I squat behind a fallen log and check my gun.
There’s the gate.
I leave the log, creeping closer, staying in shadows.
Armored vehicles, artillery trucks, at least one Bradley tank down the line, stretching down the road in either direction and around the bends.
Each of them is flying a US flag from the top.
Exactly what you’d expect of a dictator storming a foreign capital.
It’s not the Butcher.
In fact, I don’t see him at all.
Not a Grey Cap in sight.
I hesitate at the edge of the trees.
Maybe this is karma.
I set one fire, and here’s another. I drew blood, and here’s some more.
Live by it, die by it.
And I’m too late.
I can’t stop it before it begins if it’s already begun.
This is the only way.
So I put both hands up high over my head, surrender position, prisoner pose, and with Thornwood billowing out dark smoke beyond the gate, I walk out of the woods, right into the center of the road.
31 |A tendrilof hope
FRANKIE
“CHURCH!”I run forward to check if he’s breathing. He is, tiny faint puffs coming from his nose.
I look around frantically for something to press to the back of his head.
There’s a nest of beds in one corner of Ben’s cell, flattened by the flashlight’s disorienting beam.
“Shane!” He doesn’t move when I call for him, so I shout his name a second time. “Grab a blanket from the cell. Ben’s cell.”
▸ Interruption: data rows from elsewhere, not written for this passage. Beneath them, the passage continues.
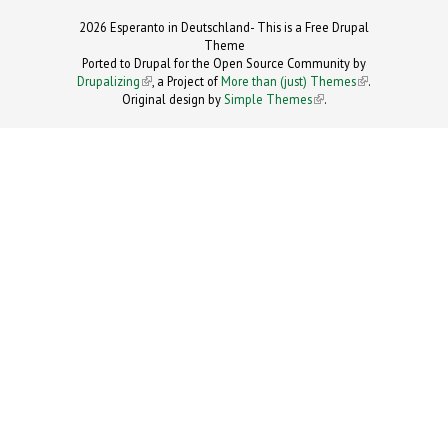
2026 Esperanto in Deutschland- This is a Free Drupal
Theme
Ported to Drupal for the Open Source Community by
Drupalizing
(link is external)
, a Project of
More than (just) Themes
(link is
.
Original design by
Simple Themes
.
(link is
external)
external)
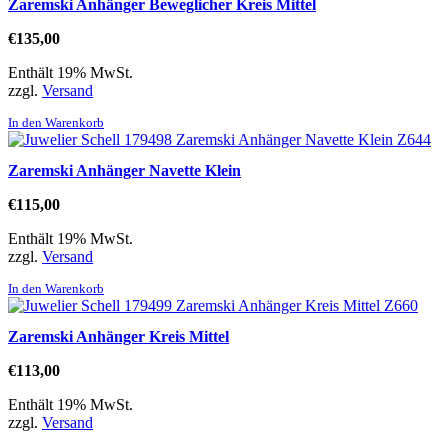
Zaremski Anhänger Beweglicher Kreis Mittel
€
135,00
Enthält 19% MwSt.
zzgl.
Versand
In den Warenkorb
Zaremski Anhänger Navette Klein
€
115,00
Enthält 19% MwSt.
zzgl.
Versand
In den Warenkorb
Zaremski Anhänger Kreis Mittel
€
113,00
Enthält 19% MwSt.
zzgl.
Versand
He shakes free of his stupor, glances at me, then longingly back at Ephie’s door, and finally jogs inside Ben’s cell to where the blankets sit, a tray of food beside it.
Like me, Ben took to keeping his bucket as far from his bed and food as possible.
Shane brings back the blanket, and we wad it up and press it under Church’s head to stop the flow of blood.
“How bad is it?” Shane asks breathlessly.
“I don’t know. Headwounds bleed a lot.” I don’t know where I picked that up. Probably TV. Maybe it isn’t even true. It’s so much, everywhere. A spreading pool so thick it has my stomach turning over. “We need to get out of here. Church?” I push at his chest, and he murmurs. “Church!” I push harder. “Do you have a key to the cells?”
He lets out a groggy, sleepy sound, his lashes fluttering.“Nnnng.”
I search his pockets, his belt, but if there’s a key I can’t find it with my shaking hands. I don’t find a gun on him either, his belt is empty. It’s so hard to think, with the smell of smoke growing thicker, knowing there’s a war at the wall, Yorke gone, Maybe inside me. “Keys are so small. Where would it be? Church, where’s the key?”